Till now, it was thought that cancer was caused by higher cell proliferation that caused a lump. But our research now shows that it is not just high cell proliferation, but the body’s inability to maintain the dynamic balance between cell growth and cell death.
Every second, one million cells in our bodies die and are replaced with new cells immediately. When this balance between death and rebirth is destroyed, cancer is formed. This balance between cell growth and death can be affected by the environment, the parents’ genes as well as unknown conditions. Of the 25,000-30,000 genes, 99.6 per cent are common to all people. The balance 0.4 per cent is responsible for the differences between people, from characteristics, to intellectual differences and resistance to disease. The genes that can cause cancer are also in this group.
Prevention of cancer is a broad strategy that should start at the age of 20, with avoidance of smoking, higher consumption of vegetables, avoidance of greasy foods and maintenance of a healthy lifestyle. It is a long process, and the responsibility of governments to educate their citizens on what can be done to prevent or reduce the chances of getting cancer.
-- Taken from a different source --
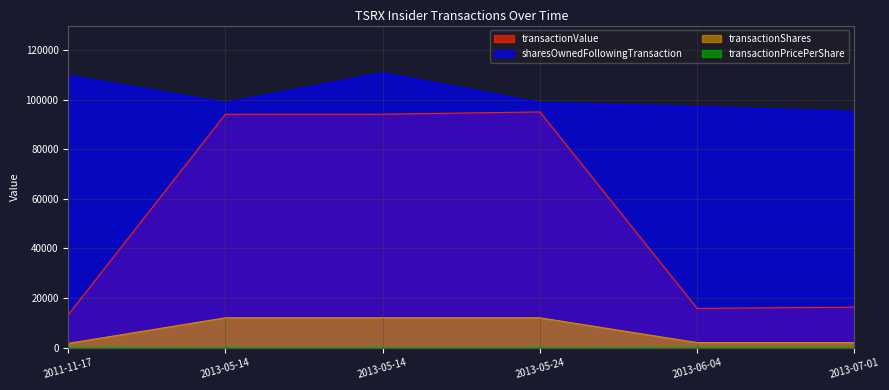

Where is the first local minimum for transactionPricePerShare?

2013-06-04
The next stage of the process is early detection. When one cell deviates from normal division and becomes cancerous, the mutant cell will keep on multiplying and become a cancer. This can take two to five or as much as ten years. However, this activity can be detected at a very early stage, when it is microscopic. Imaging techniques have evolved a lot, and the new PET-CAT scan technology for molecular imaging can detect the formation of a cancer when it is less than 1cm in size.
When early detection takes place, the cancer can be destroyed with radiation or removed surgically with a very high degree of success. Surgery and radiation are the primary forms of treatment of most forms of cancer, except for haemotological cancers for which chemotherapy is the primary treatment. Chemotherapy is also used as an adjunct to surgery and radiation in the treatment of some other cancers.
Q: How could awareness be created on the importance of prevention and early detection?
A: In many developed countries, there is a lot of emphasis on generating awareness of the importance of prevention and early detection. In the USA for example, the Surgeon General maintains a website that enables people to have an assessment of their individual degree of risk of getting cancer as well as other diseases. The website https://familyhistory.hhs.gov has a questionnaire that when completed, generates a Family Health Portrait, a tool that enables medical practitioners to assess an individual’s risk of developing not just cancer but other genetic/hereditary diseases. Armed with this assessment, the individual can discuss with his or her physician what needs to be done to prevent or delay the onset of diseases that have been identified as risk factors.
Q: Can people in Sri Lanka use this facility?
A: Developing a family health portrait by visiting this website can be done by anyone, anywhere in the world, so its benefits are not limited to people living in the USA. If Sri Lankans also do this and become more aware of their individual health risk factors, there will more pressure on physicians to acquire more knowledge on cancer and genetics.
In the case of cancer, ageing is one of the biggest risk factors. Childhood cancers are generally manifested before the age of 10. Thereafter, cancer tends to be found in females in the 40 – 45 age group, and in males over 50.
Therefore, people in the 10 to 40 age group are those who should be focused on in efforts aimed at cancer prevention. People in this age group, who are assessed and found to have a low risk of getting cancer, have to be made to understand that if they smoke, drink alcohol excessively or consume a lot of greasy food, they too could be joining the (cancer) ‘club’ later in life, even though they are in the low risk segment.